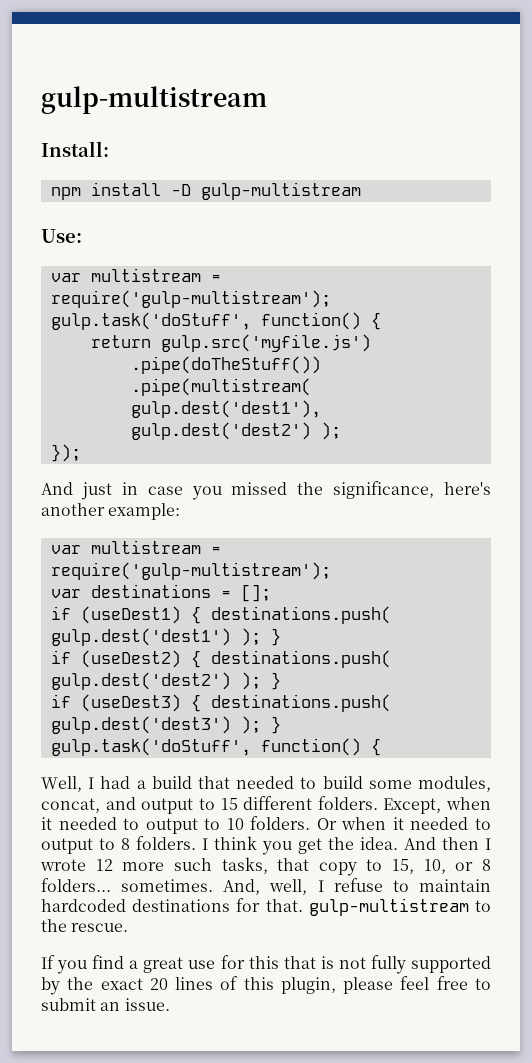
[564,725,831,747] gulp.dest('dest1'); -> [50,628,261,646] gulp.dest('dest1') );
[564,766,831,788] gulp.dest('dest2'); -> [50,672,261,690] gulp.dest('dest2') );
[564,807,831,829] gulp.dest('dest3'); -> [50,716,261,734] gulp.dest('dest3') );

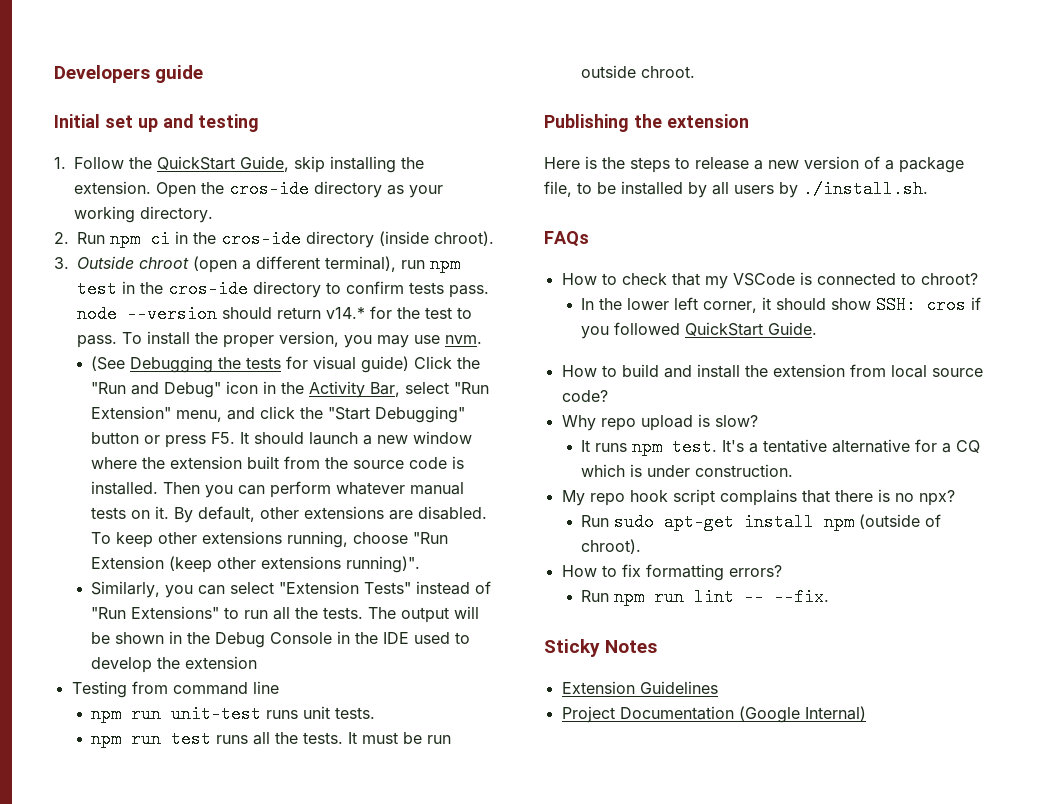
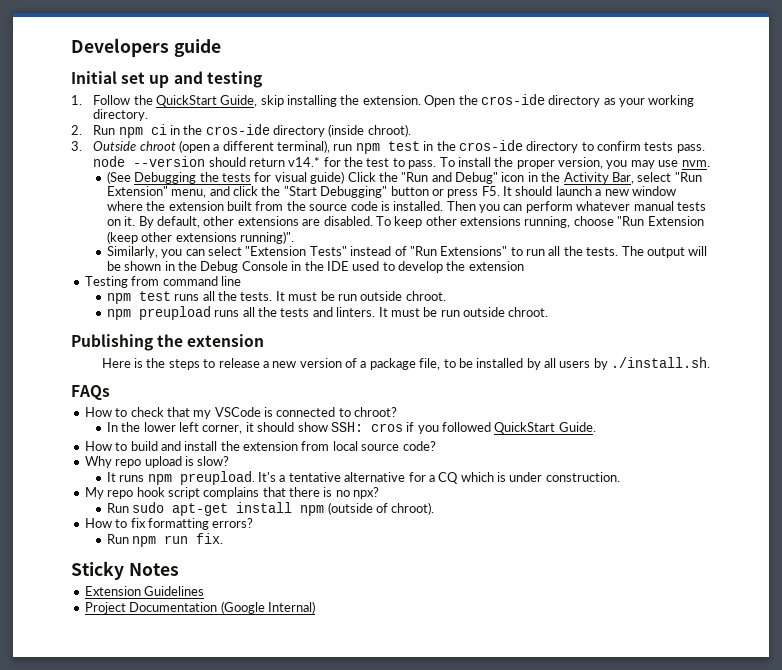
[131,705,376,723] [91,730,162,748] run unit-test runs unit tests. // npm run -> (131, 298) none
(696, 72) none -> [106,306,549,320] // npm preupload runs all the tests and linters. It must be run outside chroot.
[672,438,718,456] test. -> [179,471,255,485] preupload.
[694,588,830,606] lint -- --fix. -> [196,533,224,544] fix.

▸ **Activity**
Give the lines again word for word, from the start of the records to the line holding "[131,705,376,723] [91,730,162,748] run", both included, and leave out any picture.

▸ **Solution for this task**
[564,725,831,747] gulp.dest('dest1'); -> [50,628,261,646] gulp.dest('dest1') );
[564,766,831,788] gulp.dest('dest2'); -> [50,672,261,690] gulp.dest('dest2') );
[564,807,831,829] gulp.dest('dest3'); -> [50,716,261,734] gulp.dest('dest3') );

[131,705,376,723] [91,730,162,748] run unit-test runs unit tests. // npm run -> (131, 298) none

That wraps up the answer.